Still, an aura of uneasy familiarity clings to “The Last Word,”a dramedy that plays like a second-class “A Man Called Ove” from a female perspective.
Shirley MacLaine portrays 81-year-old Harriet, a grouchy, judgmental woman who radiates disdain for the lesser mortals around her.
Harriet is, of course, a variation on the character MacLaine has played so often (“Guarding Tess” and “Bernie,” for starters) that she could do it in her sleep.
Sensitive about both her mortality and her legacy, Harriet pulls strings to have the local newspaper’s obituary writer, Anne (Amanda Seyfried), write her death notice in advance. She even provides a list of acquaintances Anne should interview.
Problem is, not one of these individuals has anything good to say about Harriet. According to Anne, the old lady “puts the bitch in obituary.”

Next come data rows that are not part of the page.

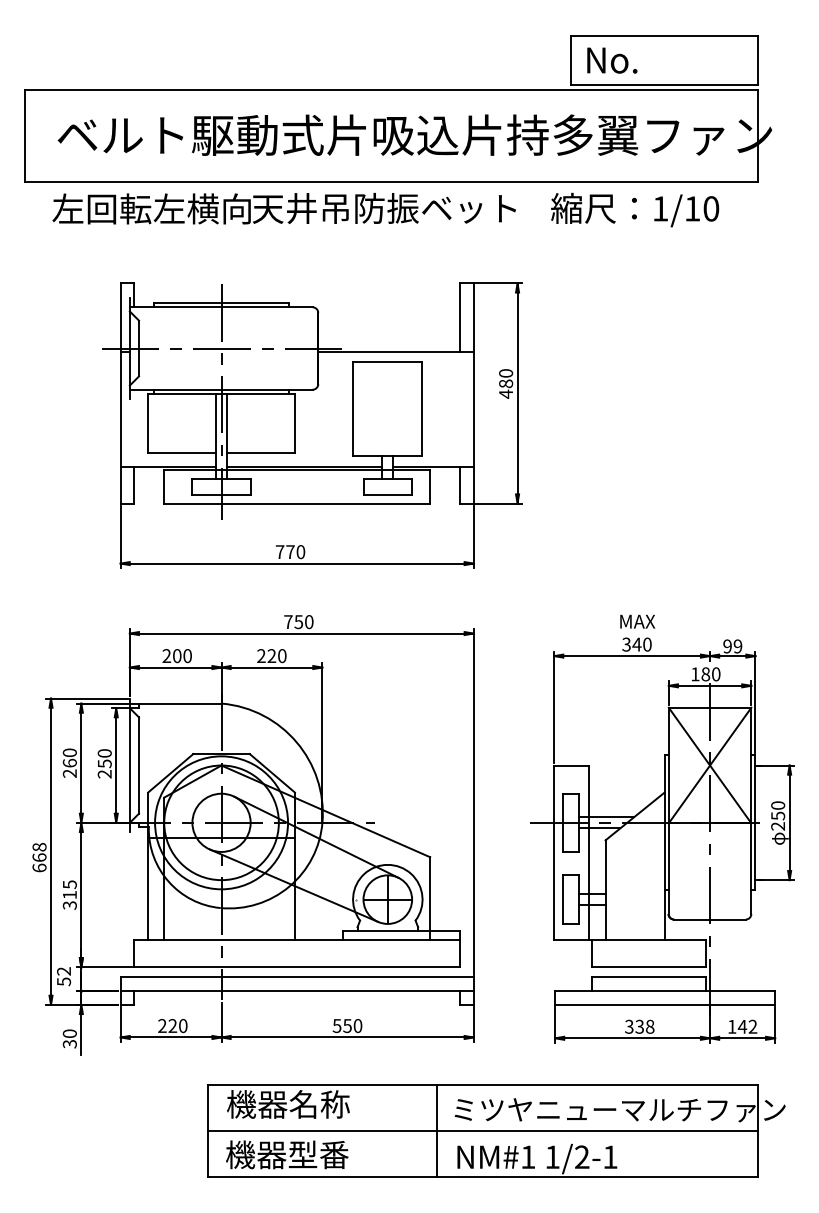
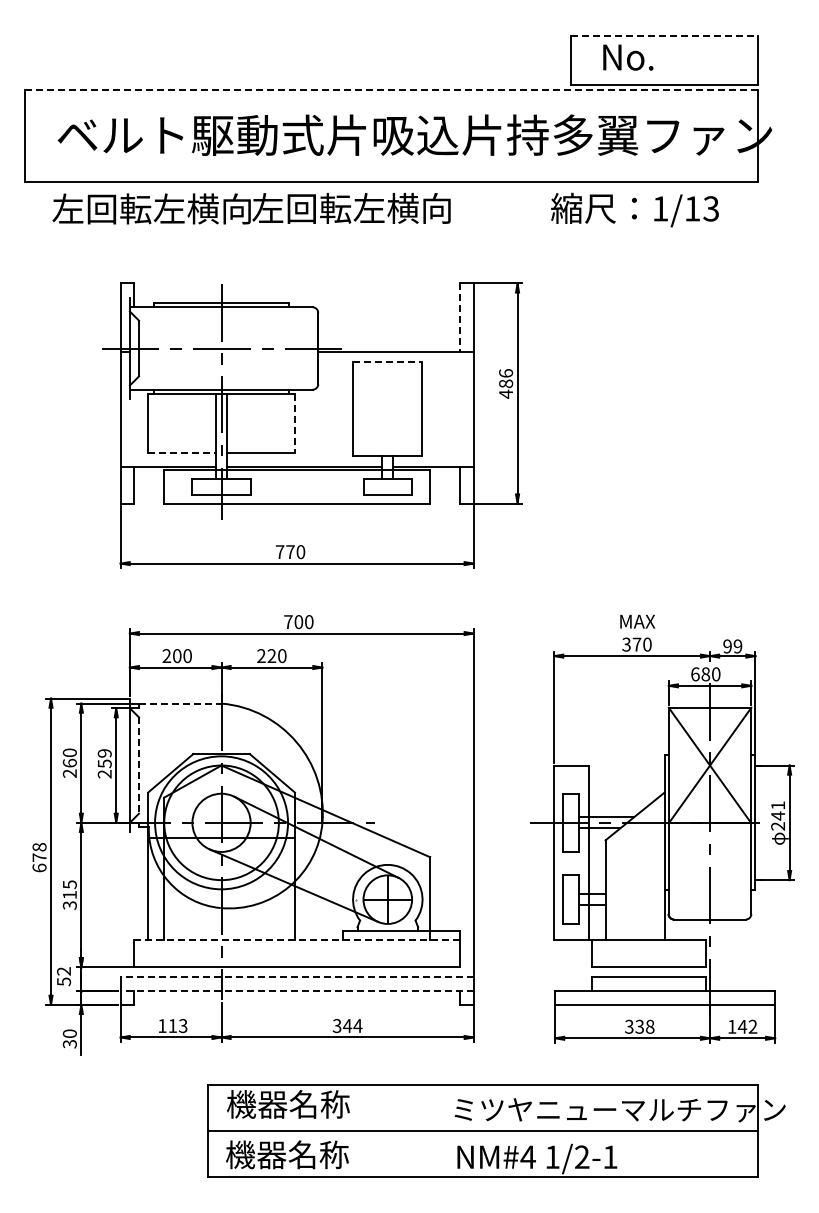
line at (664, 36): solid -> dashed
text at (612, 60) position: (612, 60) -> (628, 57)
line at (391, 90): solid -> dashed
text at (383, 208): 天井吊防振ベット -> 左回転左横向
text at (711, 208): 1/10 -> 1/13
line at (459, 318): solid -> dashed
line at (387, 362): solid -> dashed
text at (505, 373): 480 -> 486
line at (294, 423): solid -> dashed
line at (182, 453): solid -> dashed
text at (298, 622): 750 -> 700
text at (636, 644): 340 -> 370
text at (695, 674): 180 -> 680
line at (180, 703): solid -> dashed
text at (104, 753): 250 -> 259
line at (139, 766): solid -> dashed
text at (778, 810): 250 -> 241
text at (39, 857): 668 -> 678
line at (297, 939): solid -> dashed
line at (297, 977): solid -> dashed
line at (297, 991): solid -> dashed
text at (172, 1025): 220 -> 113
text at (347, 1026): 550 -> 344
line at (437, 1130): present -> none
text at (318, 1154): 機器型番 -> 機器名称
text at (527, 1156): NM#1 -> NM#4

At this point Stuart Ross Fink’s screenplay starts turning squishy. To restore her image, and so that Anne will have something positive to put in the obit, Harriet becomes mentor to the foul-mouthed Brenda (AnnJewel Lee Dixon), an at-risk African American child who is so precocious and self-possessed that she hardly seems at risk at all.
Harriet also volunteers to work as a deejay at a local community radio station, snowing the station manager (Thomas Sadoski) with her knowledge of obscure ’60s pop and even orchestrating a romance between the fellow and obit-writer Anne.

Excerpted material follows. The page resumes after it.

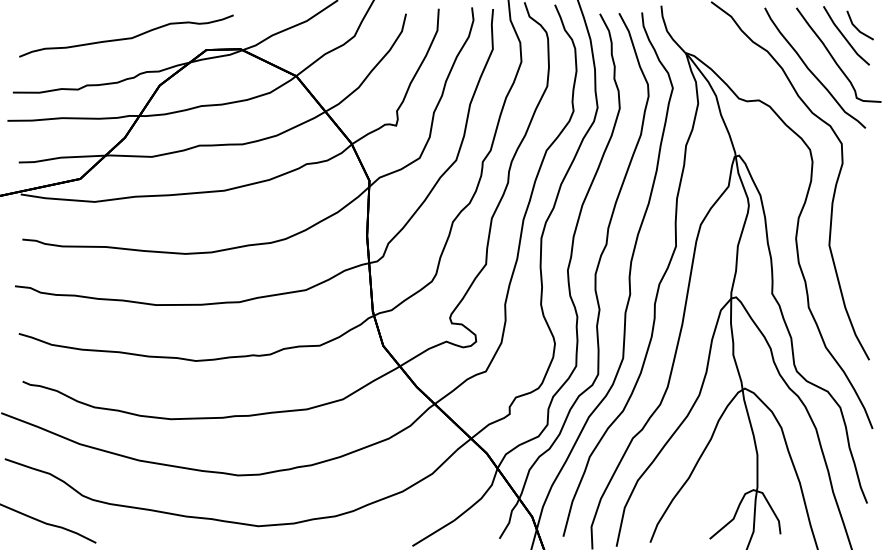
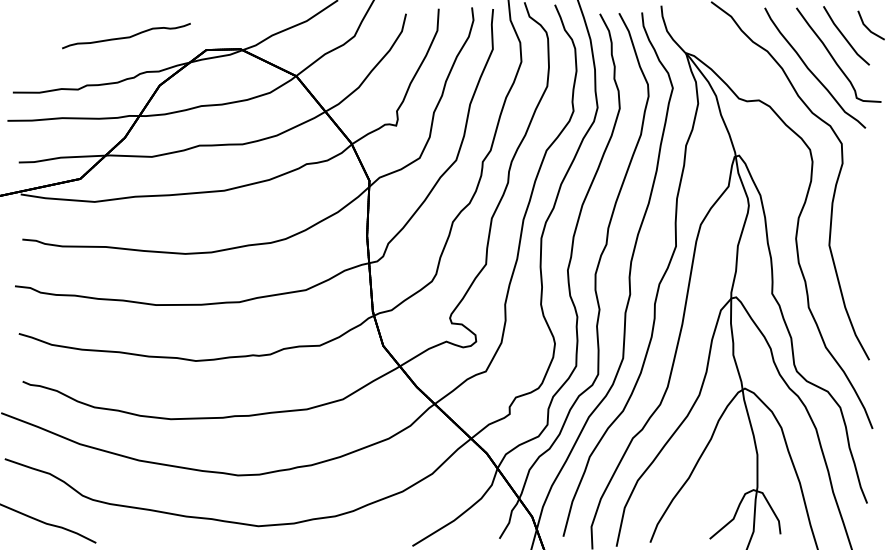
line at (857, 27) position: (857, 27) -> (868, 27)
part at (126, 35) size: 215x44 px -> 129x28 px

Late in the proceedings she takes Anne and Brenda on a road trip for a long-delayed reunion with her grown daughter (Anne Heche).
None of this is in the least bit original — though it’s been carefully calculated to squeeze the tear ducts for a bathetic sendoff.
The good news is that MacLaine keeps finding new angles on what long ago became one of her stock characters.
That and the strong supporting cast assembled by director Mark Pellington (Philip Baker Hall, Tom Everett Scott, Gedde Watanabe, Sarah Baker), who find ways to make more of the material than it deserves.